From the records below, print exactly the lines starting at the one containing "วันพฤหัสบดี, สิงหาคม 6, 2026" and ending at the one containing "Оплата замовлення", ends included, and nothing else.

SOURCE INFORMATION:
-*-

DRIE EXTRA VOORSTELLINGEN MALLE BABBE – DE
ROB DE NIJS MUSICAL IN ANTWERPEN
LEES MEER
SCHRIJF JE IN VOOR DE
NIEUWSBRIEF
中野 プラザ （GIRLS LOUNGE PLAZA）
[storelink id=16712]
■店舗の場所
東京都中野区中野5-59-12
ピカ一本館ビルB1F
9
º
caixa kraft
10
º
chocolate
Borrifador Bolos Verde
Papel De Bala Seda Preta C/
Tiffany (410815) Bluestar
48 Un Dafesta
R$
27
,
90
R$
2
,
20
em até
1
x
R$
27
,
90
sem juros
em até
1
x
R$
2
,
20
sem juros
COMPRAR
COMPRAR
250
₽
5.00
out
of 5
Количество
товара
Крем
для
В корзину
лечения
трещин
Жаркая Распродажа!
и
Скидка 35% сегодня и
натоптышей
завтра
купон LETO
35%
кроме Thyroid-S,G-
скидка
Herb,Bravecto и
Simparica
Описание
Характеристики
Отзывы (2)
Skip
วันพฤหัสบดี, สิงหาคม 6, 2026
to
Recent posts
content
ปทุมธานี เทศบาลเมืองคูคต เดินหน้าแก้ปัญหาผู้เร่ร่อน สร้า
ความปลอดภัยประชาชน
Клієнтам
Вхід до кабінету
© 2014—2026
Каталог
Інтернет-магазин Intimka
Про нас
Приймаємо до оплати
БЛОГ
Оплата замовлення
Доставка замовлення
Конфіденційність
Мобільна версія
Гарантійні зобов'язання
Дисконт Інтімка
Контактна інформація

-*-

TASK RESPONSE:
วันพฤหัสบดี, สิงหาคม 6, 2026
to
Recent posts
content
ปทุมธานี เทศบาลเมืองคูคต เดินหน้าแก้ปัญหาผู้เร่ร่อน สร้า
ความปลอดภัยประชาชน
Клієнтам
Вхід до кабінету
© 2014—2026
Каталог
Інтернет-магазин Intimka
Про нас
Приймаємо до оплати
БЛОГ
Оплата замовлення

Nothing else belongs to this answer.